McGraw Hill swiftly did its damage control. It announced that it was changing the caption in both the digital and print versions to characterize the migration accurately as a “forced” diaspora of slaves: “We conducted a close review of the content and agree that our language in that caption did not adequately convey that Africans were both forced into migration and to labor against their will as slaves,” the company said in a statement. “We believe we can do better.” Catherine Mathis, the company’s spokeswoman, also emphasized that the textbook accurately referred to the slave trade and its brutality in more than a dozen other instances. And McGraw Hill has offered to provide various additional resources to any school that requests them, including supplemental materials on cultural competency, replacement textbooks, or stickers with a corrected caption to place over the erroneous one. But Texas school districts were already in possession of more than 100,000 copies of the book, while another 40,000, according to Mathis, are in schools in other states across the country.
If nothing else, the incident may serve as yet another example of why social studies—and history in particular—is such a tricky subject to teach, at least via textbooks and multiple-choice tests. Its topics are inherently subjective, impossible to distill into paragraphs jammed with facts and figures alone.
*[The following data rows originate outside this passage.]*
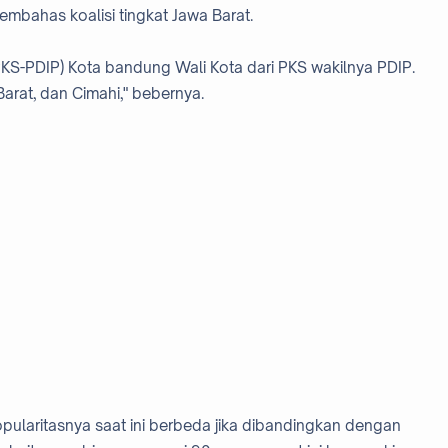
bahas koalisi tingkat Jawa Barat.
i PKS-PDIP) Kota bandung Wali Kota dari PKS wakilnya PDIP.
rat, dan Cimahi," bebernya.
laritasnya saat ini berbeda jika dibandingkan dengan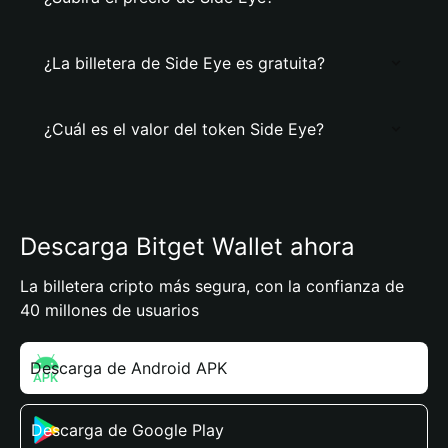
¿La billetera de Side Eye es gratuita?
¿Cuál es el valor del token Side Eye?
Descarga Bitget Wallet ahora
La billetera cripto más segura, con la confianza de
40 millones de usuarios
Descarga de Android APK
Descarga de Google Play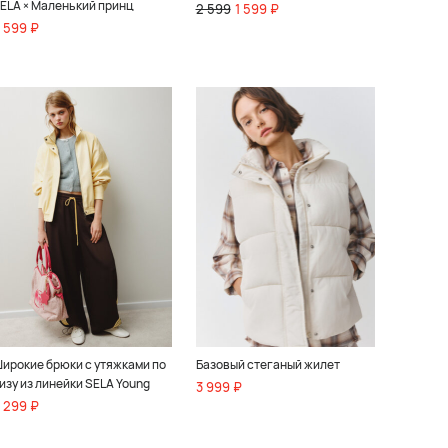
ELA × Маленький принц
2 599
1 599 ₽
 599 ₽
ирокие брюки с утяжками по
Базовый стеганый жилет
изу из линейки SELA Young
3 999 ₽
 299 ₽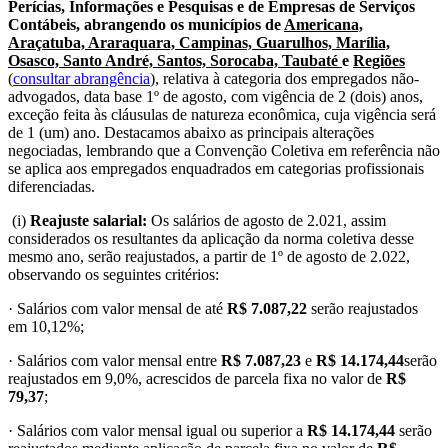
Perícias, Informações e Pesquisas e de Empresas de Serviços
Contábeis, abrangendo os municípios de
Americana,
Araçatuba, Araraquara, Campinas, Guarulhos, Marília,
Osasco, Santo André, Santos, Sorocaba, Taubaté
e
Regiões
(
consultar abrangência
),
relativa à categoria dos empregados não-
advogados, data base 1º de agosto, com vigência de 2 (dois) anos,
exceção feita às cláusulas de natureza econômica, cuja vigência será
de 1 (um) ano. Destacamos abaixo as principais alterações
negociadas, lembrando que a Convenção Coletiva em referência não
se aplica aos empregados enquadrados em categorias profissionais
diferenciadas.
(i)
Reajuste salarial:
Os salários de agosto de 2.021, assim
considerados os resultantes da aplicação da norma coletiva desse
mesmo ano, serão reajustados, a partir de 1º de agosto de 2.022,
observando os seguintes critérios:
· Salários com valor mensal de até
R$ 7.087,22
serão reajustados
em 10,12%;
· Salários com valor mensal entre
R$ 7.087,23
e
R$ 14.174,44
serão
reajustados em 9,0%, acrescidos de parcela fixa no valor de
R$
79,37
;
· Salários com valor mensal igual ou superior a
R$ 14.174,44
serão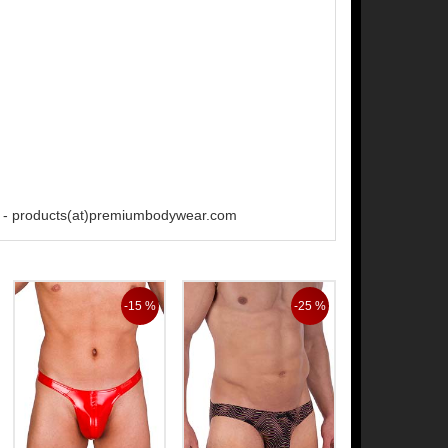
 - products(at)premiumbodywear.com
-15 %
-25 %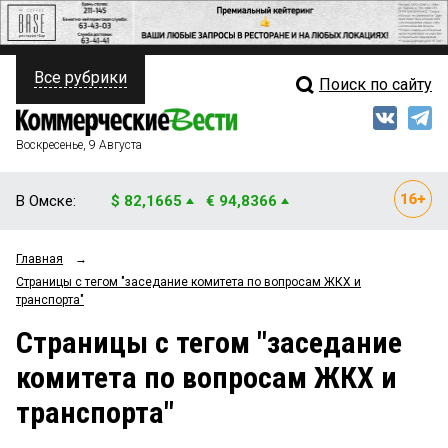
Все рубрики
Поиск по сайту
ПОЛИТИКА
Свежий выпуск
Медиа
ФИНАНСЫ
Воскресенье, 9 Августа
Кто есть кто
НЕДВИЖИМОСТЬ
В Омске:
$ 82,1665
€ 94,8366
Интервью
БИЗНЕС
Главная
→
Мнения
ОБЩЕСТВО
Страницы c тегом "заседание комитета по вопросам ЖКХ и
транспорта"
Рейтинги
ЗАКОН
Страницы c тегом "заседание
Блоги
НОВОСТИ КОМПАНИЙ
комитета по вопросам ЖКХ и
Архив
ПРОИСШЕСТВИЯ
транспорта"
СТИЛЬ ЖИЗНИ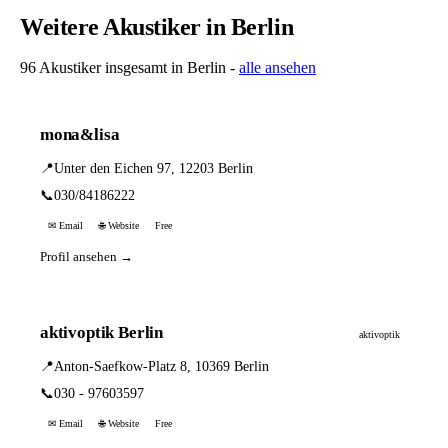
Weitere Akustiker in Berlin
96 Akustiker insgesamt in Berlin -
alle ansehen
mona&lisa
📍
Unter den Eichen 97, 12203 Berlin
📞
030/84186222
✉ Email
🌐 Website
Free
Profil ansehen →
aktivoptik Berlin
aktivoptik
📍
Anton-Saefkow-Platz 8, 10369 Berlin
📞
030 - 97603597
✉ Email
🌐 Website
Free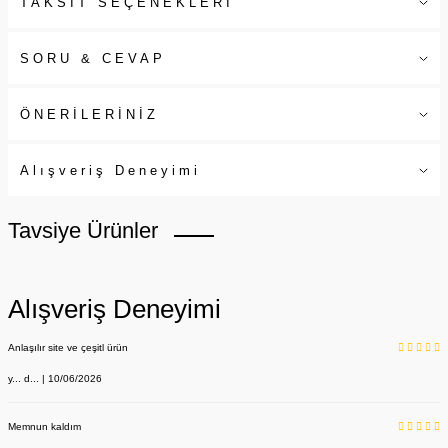
TAKSİT SEÇENEKLERİ
SORU & CEVAP
ÖNERİLERİNİZ
Alışveriş Deneyimi
Tavsiye Ürünler
Alışveriş Deneyimi
Anlaşılır site ve çeşitl ürün
y... d... | 10/06/2026
Memnun kaldım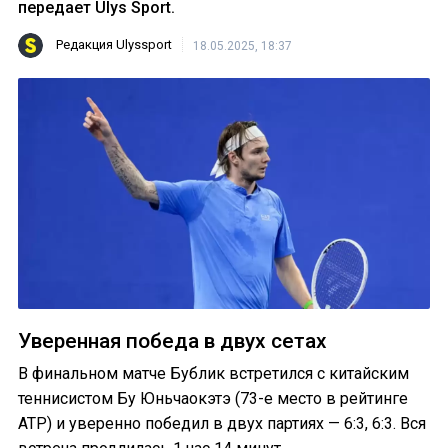
передает Ulys Sport.
Редакция Ulyssport
18.05.2025, 18:37
Уверенная победа в двух сетах
В финальном матче Бублик встретился с китайским
теннисистом Бу Юньчаокэтэ (73-е место в рейтинге
ATP) и уверенно победил в двух партиях — 6:3, 6:3. Вся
As the historian and sociologist Jim Loewen recently told me, in history class students typically “have to memorize what we might call ‘twigs.’ We’re not teaching the forest—we’re not even teaching the trees,” said Loewen, best known for his 1995 book Lies My Teacher Told Me: Everything Your American History Textbook Got Wrong. “We are teaching twig history.”
This is in part why a growing number of educators are calling for a fundamental shift in how the subject is taught. Some are even calling on their colleagues to abandon traditional models of teaching history altogether. Instead of promoting the rote memorization of information outlined in a single, mass-produced textbook, these critics argue that teachers should use a variety of primary-source materials and other writings, encouraging kids to analyze how these narratives are written and recognize the ways in which inherent biases shape conventional instructional materials. In an essay for The Atlantic earlier this year, Michael Conway argued that history classes should focus on teaching children “historiography”—the methodologies employed by historians and the exploration of history itself as an academic discipline:
Currently, most students learn history as a set narrative—a process that reinforces the mistaken idea that the past can be synthesized into a single, standardized chronicle of several hundred pages. This teaching pretends that there is a uniform collective story, which is akin to saying everyone remembers events the same. Yet, history is anything but agreeable. It is not a collection of facts deemed to be “official” by scholars on high. It is a collection of historians exchanging different, often conflicting analyses. And rather than vainly seeking to transcend the inevitable clash of memories, American students would be better served by descending into the bog of conflict and learning the many "histories" that compose the American national story.
But according to Loewen, the shortcomings of the country’s history teachers make the improvement of its instruction, let alone the introduction of historiography, a particularly difficult feat. Compared to their counterparts in other subjects, high-school history teachers are, at least in terms of academic credentials, among the least qualified. A report by the American Academy of Arts & Sciences on public high-school educators in 11 subjects found that in the 2011-12 school year, more than a third—34 percent—of those teaching history classes as a primary assignment had neither majored nor been certified in the subject; only about a fourth of them had both credentials. (At least half of the teachers in each of the other 10 categories had both majored and been certified in their assigned subjects.)